Copy every entry below verbatim, except for images.

========

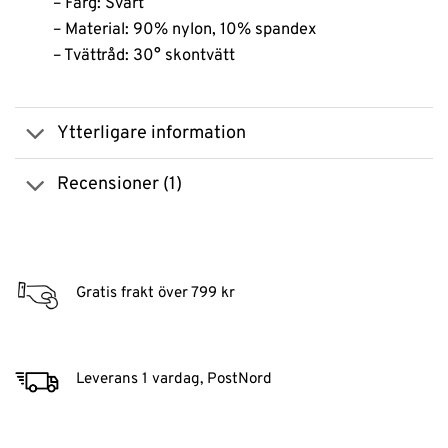
– Färg: Svart
– Material: 90% nylon, 10% spandex
– Tvättråd: 30° skontvätt
Ytterligare information
Recensioner (1)
Gratis frakt över 799 kr
Leverans 1 vardag, PostNord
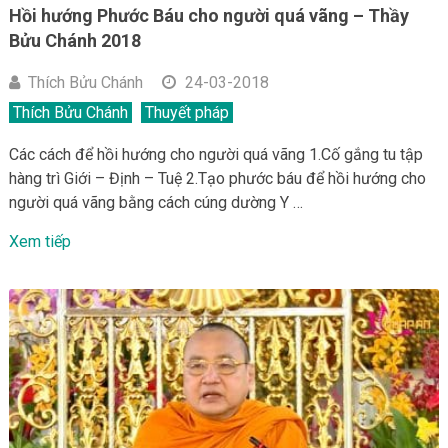
Hồi hướng Phước Báu cho người quá vãng – Thầy
Bửu Chánh 2018
Thích Bửu Chánh
24-03-2018
Thích Bửu Chánh
Thuyết pháp
Các cách để hồi hướng cho người quá vãng 1.Cố gắng tu tập
hàng trì Giới – Định – Tuệ 2.Tạo phước báu để hồi hướng cho
người quá vãng bằng cách cúng dường Y …
Xem tiếp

========

# Task output
– Färg: Svart
– Material: 90% nylon, 10% spandex
– Tvättråd: 30° skontvätt
Ytterligare information
Recensioner (1)
Gratis frakt över 799 kr
Leverans 1 vardag, PostNord
Hồi hướng Phước Báu cho người quá vãng – Thầy
Bửu Chánh 2018
Thích Bửu Chánh
24-03-2018
Thích Bửu Chánh
Thuyết pháp
Các cách để hồi hướng cho người quá vãng 1.Cố gắng tu tập
hàng trì Giới – Định – Tuệ 2.Tạo phước báu để hồi hướng cho
người quá vãng bằng cách cúng dường Y …
Xem tiếp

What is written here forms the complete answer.